A LITTLE HELP FROM YOU FRIENDS
For this week’s article, readers will have to indulge me a little, as I did not believe I could punch out the keys on the laptop, not just because I have had no marine experiences to describe for nearly two weeks, but mainly due to struggling to manage the pain associated with a recent operation on my right shoulder. I thought I was quite efficient keyboarding with the four fingers on my right hand, but using one finger on my left hand has been somewhat more `time consuming and frustrating.

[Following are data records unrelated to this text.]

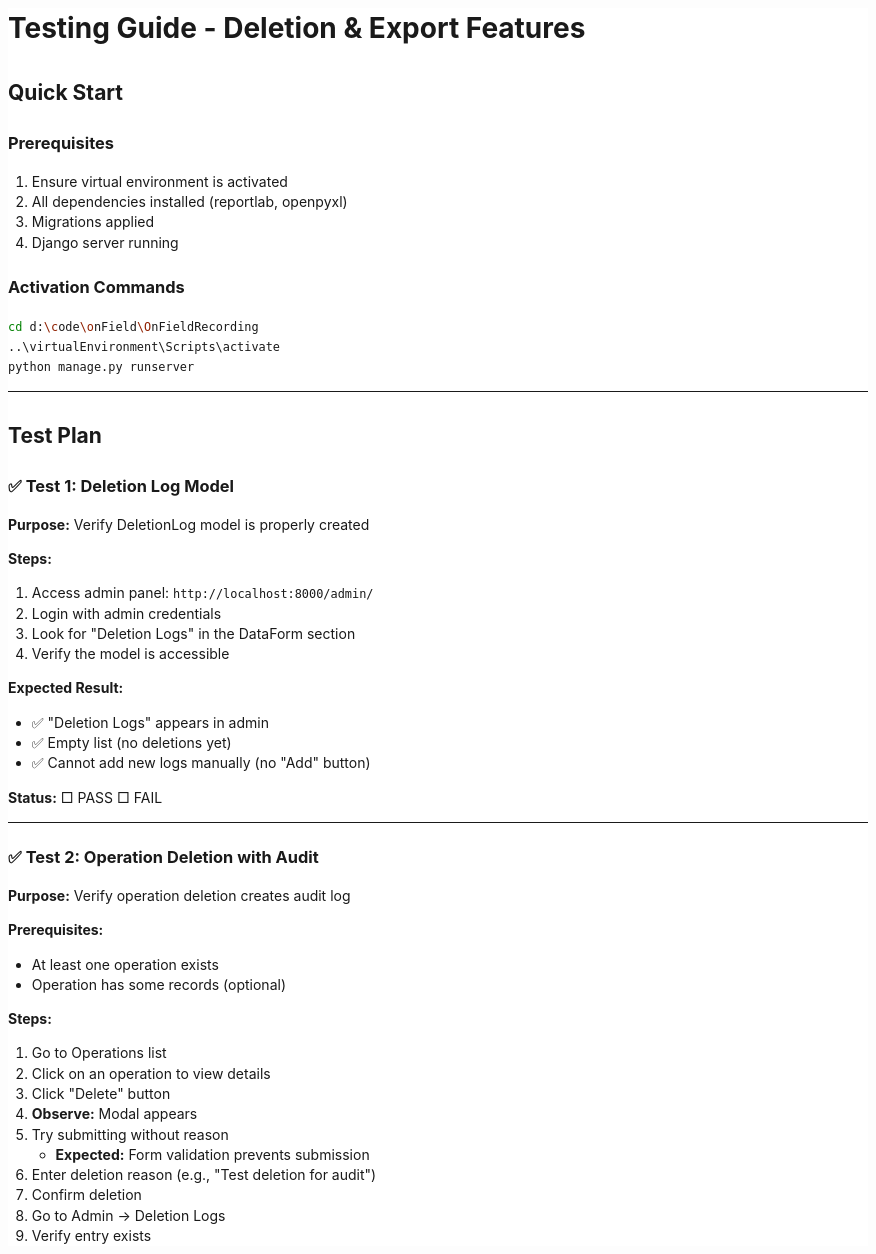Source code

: # Testing Guide - Deletion & Export Features

## Quick Start

### Prerequisites
1. Ensure virtual environment is activated
2. All dependencies installed (reportlab, openpyxl)
3. Migrations applied
4. Django server running

### Activation Commands
```bash
cd d:\code\onField\OnFieldRecording
..\virtualEnvironment\Scripts\activate
python manage.py runserver
```

---

## Test Plan

### ✅ Test 1: Deletion Log Model

**Purpose:** Verify DeletionLog model is properly created

**Steps:**
1. Access admin panel: `http://localhost:8000/admin/`
2. Login with admin credentials
3. Look for "Deletion Logs" in the DataForm section
4. Verify the model is accessible

**Expected Result:**
- ✅ "Deletion Logs" appears in admin
- ✅ Empty list (no deletions yet)
- ✅ Cannot add new logs manually (no "Add" button)

**Status:** □ PASS □ FAIL

---

### ✅ Test 2: Operation Deletion with Audit

**Purpose:** Verify operation deletion creates audit log

**Prerequisites:**
- At least one operation exists
- Operation has some records (optional)

**Steps:**
1. Go to Operations list
2. Click on an operation to view details
3. Click "Delete" button
4. **Observe:** Modal appears
5. Try submitting without reason
   - **Expected:** Form validation prevents submission
6. Enter deletion reason (e.g., "Test deletion for audit")
7. Confirm deletion
8. Go to Admin → Deletion Logs
9. Verify entry exists
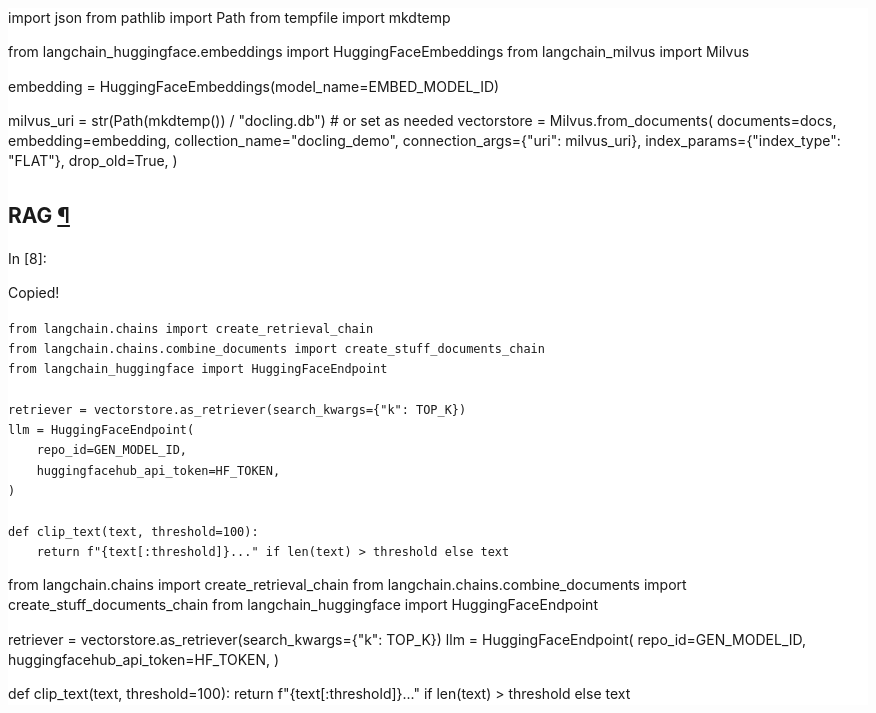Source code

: import json
from pathlib import Path
from tempfile import mkdtemp

from langchain\_huggingface.embeddings import HuggingFaceEmbeddings
from langchain\_milvus import Milvus

embedding = HuggingFaceEmbeddings(model\_name=EMBED\_MODEL\_ID)

milvus\_uri = str(Path(mkdtemp()) / "docling.db") # or set as needed
vectorstore = Milvus.from\_documents(
documents=docs,
embedding=embedding,
collection\_name="docling\_demo",
connection\_args={"uri": milvus\_uri},
index\_params={"index\_type": "FLAT"},
drop\_old=True,
)

## RAG [¶](https://docling-project.github.io/docling/examples/visual_grounding/\#rag)

In \[8\]:

Copied!

```
from langchain.chains import create_retrieval_chain
from langchain.chains.combine_documents import create_stuff_documents_chain
from langchain_huggingface import HuggingFaceEndpoint

retriever = vectorstore.as_retriever(search_kwargs={"k": TOP_K})
llm = HuggingFaceEndpoint(
    repo_id=GEN_MODEL_ID,
    huggingfacehub_api_token=HF_TOKEN,
)

def clip_text(text, threshold=100):
    return f"{text[:threshold]}..." if len(text) > threshold else text

```

from langchain.chains import create\_retrieval\_chain
from langchain.chains.combine\_documents import create\_stuff\_documents\_chain
from langchain\_huggingface import HuggingFaceEndpoint

retriever = vectorstore.as\_retriever(search\_kwargs={"k": TOP\_K})
llm = HuggingFaceEndpoint(
repo\_id=GEN\_MODEL\_ID,
huggingfacehub\_api\_token=HF\_TOKEN,
)

def clip\_text(text, threshold=100):
return f"{text\[:threshold\]}..." if len(text) > threshold else text
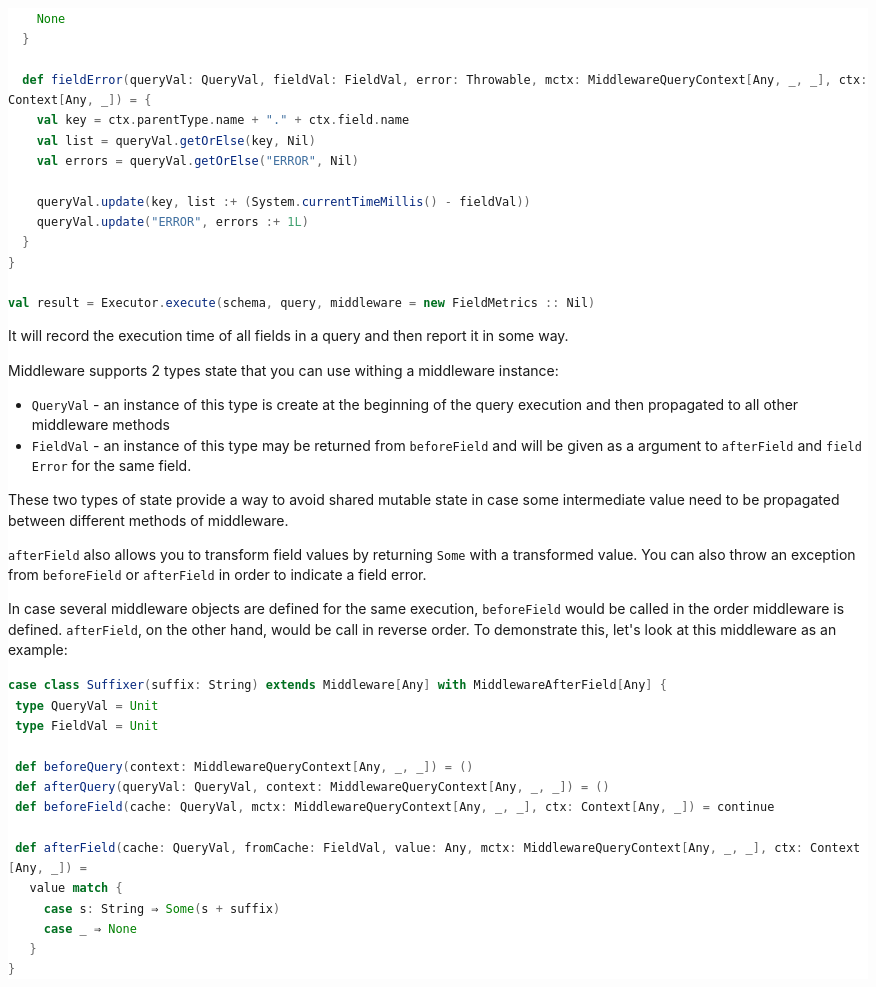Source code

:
```scala
    None
  }

  def fieldError(queryVal: QueryVal, fieldVal: FieldVal, error: Throwable, mctx: MiddlewareQueryContext[Any, _, _], ctx: Context[Any, _]) = {
    val key = ctx.parentType.name + "." + ctx.field.name
    val list = queryVal.getOrElse(key, Nil)
    val errors = queryVal.getOrElse("ERROR", Nil)

    queryVal.update(key, list :+ (System.currentTimeMillis() - fieldVal))
    queryVal.update("ERROR", errors :+ 1L)
  }
}

val result = Executor.execute(schema, query, middleware = new FieldMetrics :: Nil)
```

It will record the execution time of all fields in a query and then report it in some way.

Middleware supports 2 types state that you can use withing a middleware instance:

* `QueryVal` - an instance of this type is create at the beginning of the query execution and then propagated to all other middleware methods
* `FieldVal` - an instance of this type may be returned from `beforeField` and will be given as a argument to `afterField` and `fieldError` for the same field.

These two types of state provide a way to avoid shared mutable state in case some intermediate value need to be propagated between different
methods of middleware.

`afterField` also allows you to transform field values by returning `Some` with a transformed value. You can also throw an exception from `beforeField` or `afterField`
in order to indicate a field error.

In case several middleware objects are defined for the same execution, `beforeField` would be called in the order middleware is defined.
`afterField`, on the other hand, would be call in reverse order. To demonstrate this, let's look at this middleware as an example:

```scala
case class Suffixer(suffix: String) extends Middleware[Any] with MiddlewareAfterField[Any] {
 type QueryVal = Unit
 type FieldVal = Unit

 def beforeQuery(context: MiddlewareQueryContext[Any, _, _]) = ()
 def afterQuery(queryVal: QueryVal, context: MiddlewareQueryContext[Any, _, _]) = ()
 def beforeField(cache: QueryVal, mctx: MiddlewareQueryContext[Any, _, _], ctx: Context[Any, _]) = continue

 def afterField(cache: QueryVal, fromCache: FieldVal, value: Any, mctx: MiddlewareQueryContext[Any, _, _], ctx: Context[Any, _]) =
   value match {
     case s: String ⇒ Some(s + suffix)
     case _ ⇒ None
   }
}
```
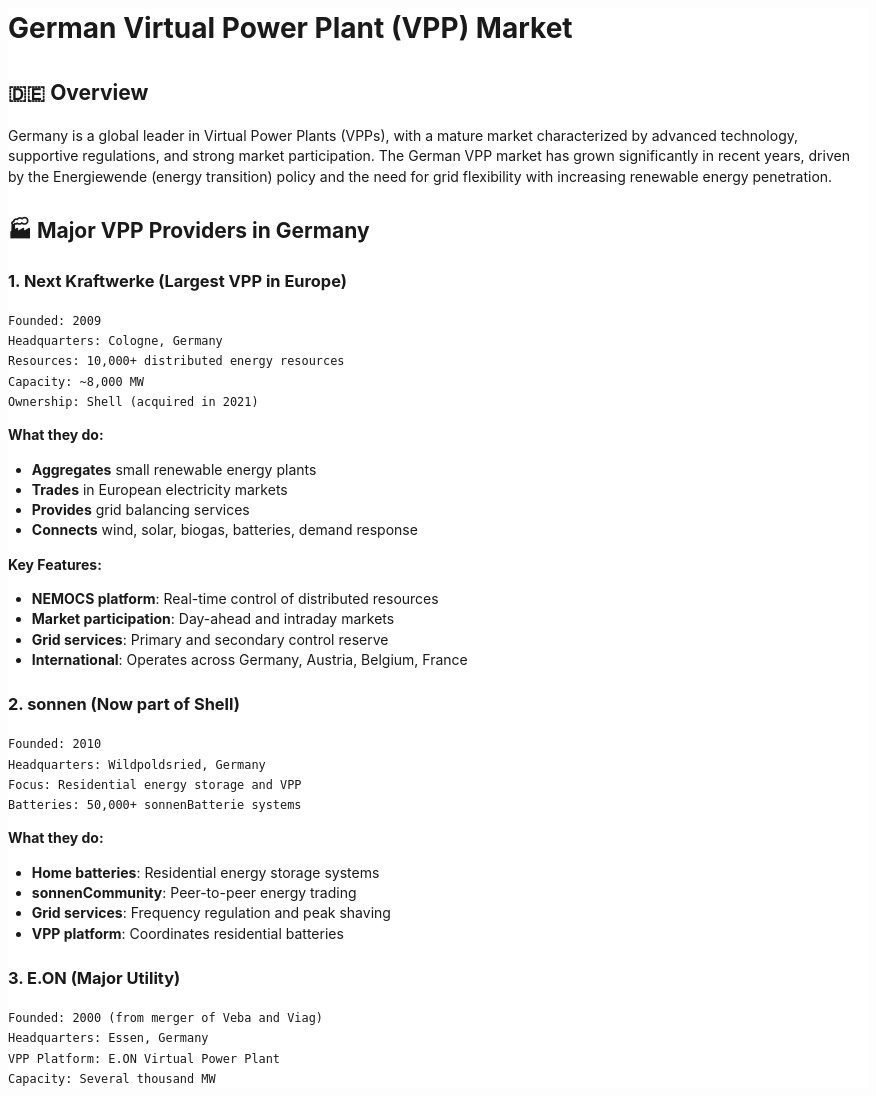 # German Virtual Power Plant (VPP) Market

## 🇩🇪 Overview

Germany is a global leader in Virtual Power Plants (VPPs), with a mature market characterized by advanced technology, supportive regulations, and strong market participation. The German VPP market has grown significantly in recent years, driven by the Energiewende (energy transition) policy and the need for grid flexibility with increasing renewable energy penetration.

## 🏭 Major VPP Providers in Germany

### 1. Next Kraftwerke (Largest VPP in Europe)
```
Founded: 2009
Headquarters: Cologne, Germany
Resources: 10,000+ distributed energy resources
Capacity: ~8,000 MW
Ownership: Shell (acquired in 2021)
```

**What they do:**
- **Aggregates** small renewable energy plants
- **Trades** in European electricity markets
- **Provides** grid balancing services
- **Connects** wind, solar, biogas, batteries, demand response

**Key Features:**
- **NEMOCS platform**: Real-time control of distributed resources
- **Market participation**: Day-ahead and intraday markets
- **Grid services**: Primary and secondary control reserve
- **International**: Operates across Germany, Austria, Belgium, France

### 2. sonnen (Now part of Shell)
```
Founded: 2010
Headquarters: Wildpoldsried, Germany
Focus: Residential energy storage and VPP
Batteries: 50,000+ sonnenBatterie systems
```

**What they do:**
- **Home batteries**: Residential energy storage systems
- **sonnenCommunity**: Peer-to-peer energy trading
- **Grid services**: Frequency regulation and peak shaving
- **VPP platform**: Coordinates residential batteries

### 3. E.ON (Major Utility)
```
Founded: 2000 (from merger of Veba and Viag)
Headquarters: Essen, Germany
VPP Platform: E.ON Virtual Power Plant
Capacity: Several thousand MW
```
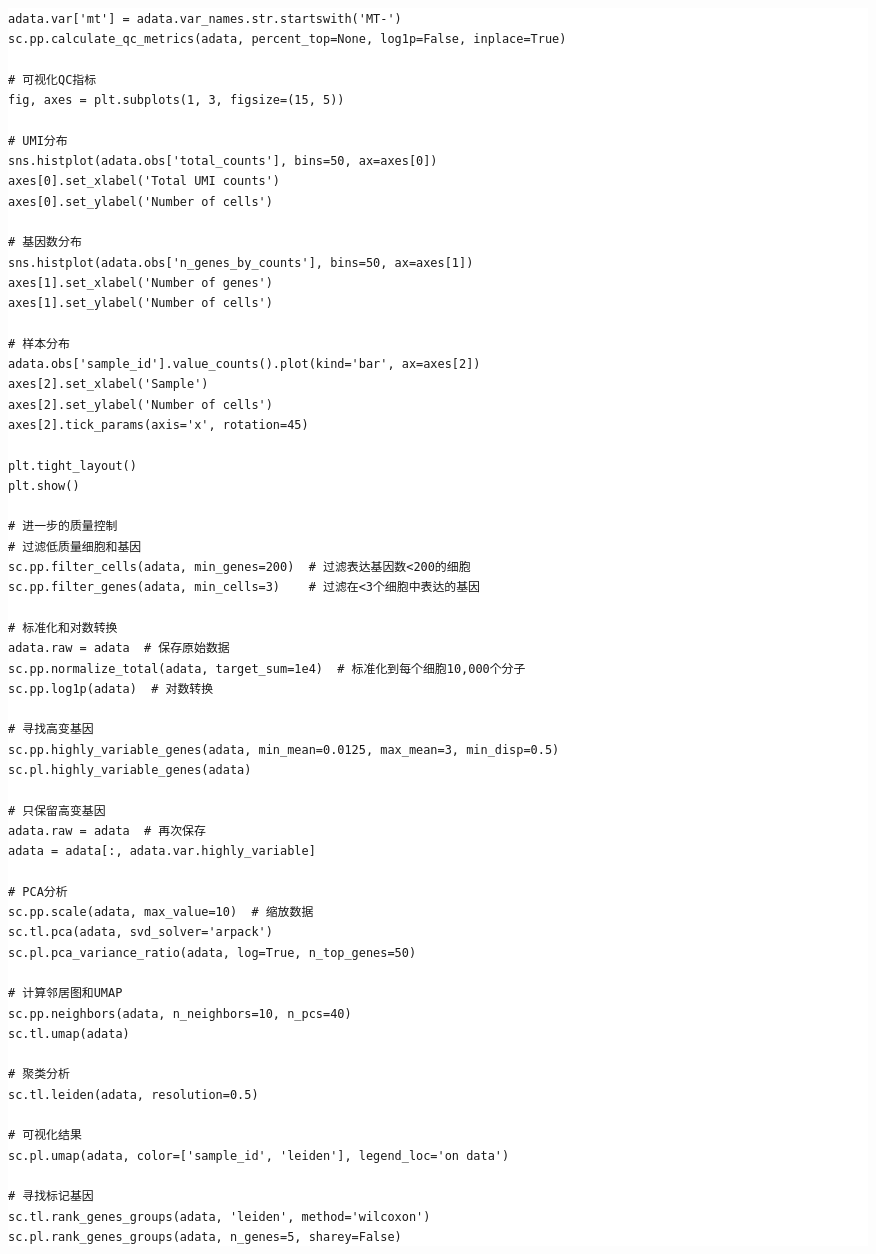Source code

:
 ```{python python-analysis, eval=FALSE}
adata.var['mt'] = adata.var_names.str.startswith('MT-')
sc.pp.calculate_qc_metrics(adata, percent_top=None, log1p=False, inplace=True)

# 可视化QC指标
fig, axes = plt.subplots(1, 3, figsize=(15, 5))

# UMI分布
sns.histplot(adata.obs['total_counts'], bins=50, ax=axes[0])
axes[0].set_xlabel('Total UMI counts')
axes[0].set_ylabel('Number of cells')

# 基因数分布  
sns.histplot(adata.obs['n_genes_by_counts'], bins=50, ax=axes[1])
axes[1].set_xlabel('Number of genes')
axes[1].set_ylabel('Number of cells')

# 样本分布
adata.obs['sample_id'].value_counts().plot(kind='bar', ax=axes[2])
axes[2].set_xlabel('Sample')
axes[2].set_ylabel('Number of cells')
axes[2].tick_params(axis='x', rotation=45)

plt.tight_layout()
plt.show()

# 进一步的质量控制
# 过滤低质量细胞和基因
sc.pp.filter_cells(adata, min_genes=200)  # 过滤表达基因数<200的细胞
sc.pp.filter_genes(adata, min_cells=3)    # 过滤在<3个细胞中表达的基因

# 标准化和对数转换
adata.raw = adata  # 保存原始数据
sc.pp.normalize_total(adata, target_sum=1e4)  # 标准化到每个细胞10,000个分子
sc.pp.log1p(adata)  # 对数转换

# 寻找高变基因
sc.pp.highly_variable_genes(adata, min_mean=0.0125, max_mean=3, min_disp=0.5)
sc.pl.highly_variable_genes(adata)

# 只保留高变基因
adata.raw = adata  # 再次保存
adata = adata[:, adata.var.highly_variable]

# PCA分析
sc.pp.scale(adata, max_value=10)  # 缩放数据
sc.tl.pca(adata, svd_solver='arpack')
sc.pl.pca_variance_ratio(adata, log=True, n_top_genes=50)

# 计算邻居图和UMAP
sc.pp.neighbors(adata, n_neighbors=10, n_pcs=40)
sc.tl.umap(adata)

# 聚类分析
sc.tl.leiden(adata, resolution=0.5)

# 可视化结果
sc.pl.umap(adata, color=['sample_id', 'leiden'], legend_loc='on data')

# 寻找标记基因
sc.tl.rank_genes_groups(adata, 'leiden', method='wilcoxon')
sc.pl.rank_genes_groups(adata, n_genes=5, sharey=False)
```
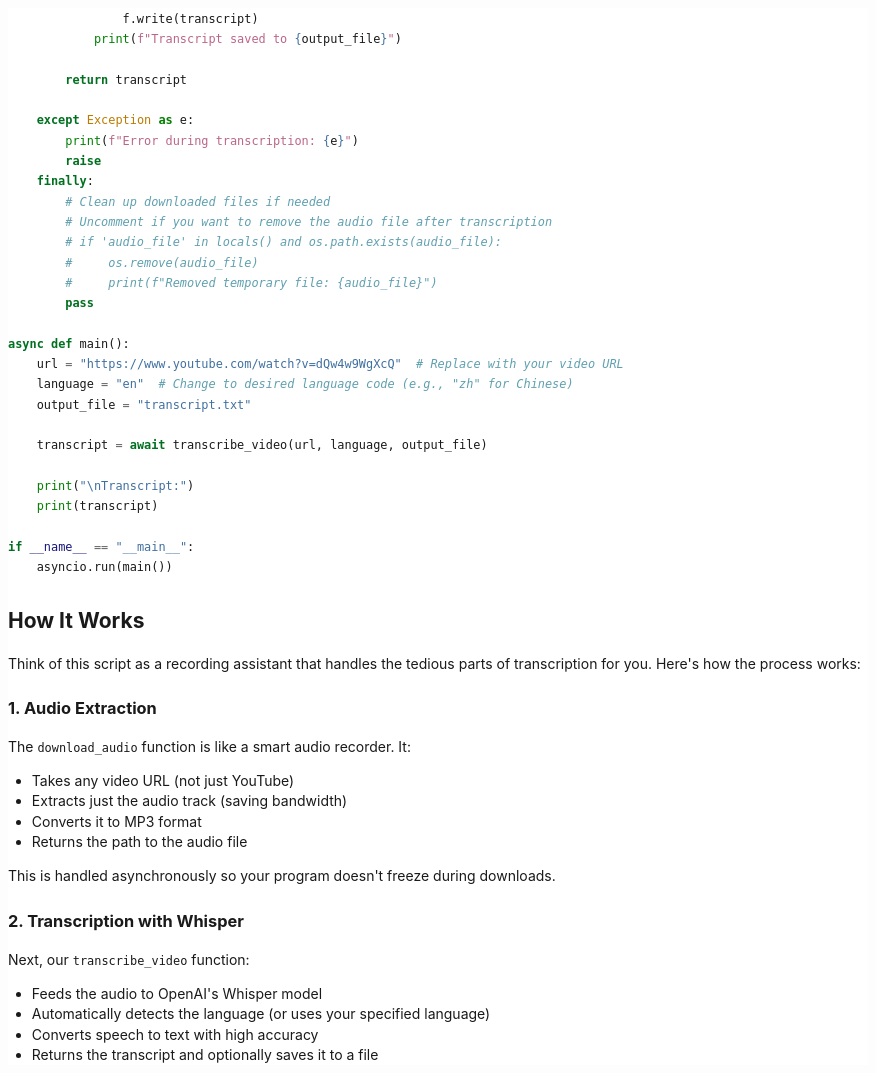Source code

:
 ```python
                f.write(transcript)
            print(f"Transcript saved to {output_file}")
        
        return transcript
        
    except Exception as e:
        print(f"Error during transcription: {e}")
        raise
    finally:
        # Clean up downloaded files if needed
        # Uncomment if you want to remove the audio file after transcription
        # if 'audio_file' in locals() and os.path.exists(audio_file):
        #     os.remove(audio_file)
        #     print(f"Removed temporary file: {audio_file}")
        pass

async def main():
    url = "https://www.youtube.com/watch?v=dQw4w9WgXcQ"  # Replace with your video URL
    language = "en"  # Change to desired language code (e.g., "zh" for Chinese)
    output_file = "transcript.txt"
    
    transcript = await transcribe_video(url, language, output_file)
    
    print("\nTranscript:")
    print(transcript)

if __name__ == "__main__":
    asyncio.run(main())
```

## How It Works

Think of this script as a recording assistant that handles the tedious parts of transcription for you. Here's how the process works:

### 1. Audio Extraction

The `download_audio` function is like a smart audio recorder. It:

- Takes any video URL (not just YouTube)
- Extracts just the audio track (saving bandwidth)
- Converts it to MP3 format
- Returns the path to the audio file

This is handled asynchronously so your program doesn't freeze during downloads.

### 2. Transcription with Whisper

Next, our `transcribe_video` function:

- Feeds the audio to OpenAI's Whisper model
- Automatically detects the language (or uses your specified language)
- Converts speech to text with high accuracy
- Returns the transcript and optionally saves it to a file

I am amazed at how many people you meet, who have had a similar injury, once they see you with an arm in a sling. The guy at the doctor’s surgery advising me how lucky I would be to have Viv assisting with day to day tasks, the ex RST client with his recommendation to purchase every different shaped pillow invented to help with sleeping and then there was Bernie Abbott’s warts and all description of his shattered collarbone following a mountain bike stack. For every pillow I showed Bernie, he had tried it already, for every medication I displayed, he had a more potent one and for every description of the associated pain involved, the wince on his face, coupled with the F word, said it all. So it seemed almost everyone has had a busted up shoulder at some time or other and I had not been invited to the party. Please don’t invite me to the next one. Anyone who has experienced acute post operation pain can relate to the phases you pass through. I assume it is a bit like childbirth, in that you cannot really relate to the event until you experience it. And interesting how we try to become medical experts overnight, casually throwing around words like diclofenac sodium and tapentadol, perhaps in a futile attempt to mask the intimate relationship we have with these drugs, in the dead of night, when seeking solice.
With the need to adapt to my changed circumstances, the Sea Soaring Marine training room has now been converted to a makeshift Men’s Shed, come rehabilitation centre, complete with lounges, reclining camp chairs, beds, DVD player ( hadn’t watched one for over year and now watched ten in a week ) and a large whiteboard calendar where I cross off the days leading up to the discarding of my permanent fixture for six weeks, which is sarcastically patented, the ‘Donjoy Ultrasling’. Brendan Symes even turned up one day after tweeking his back and Arthur Armstrong happened to be there at the same time. One could not help but laugh as 90+ year old Arthur seemed to be running past us two infirms around the garden. Another of these ‘mates’, Brian, sympthasised with me over the phone, or so I thought, as he was now fully recovered also from a mountain bike accident ( remind me never to buy one of them ). He asked me how work was going during this time, so when I informed him I was unable to run boating courses for 6-8 weeks, he suggested I change the business name to Sea Sore Marine. Yes, nothing like a good mate to vent with now and again and bring you back to earth. Finally, huge thank you to local GP and friend Graham Velterop for fast tracking this process in his usual professional way.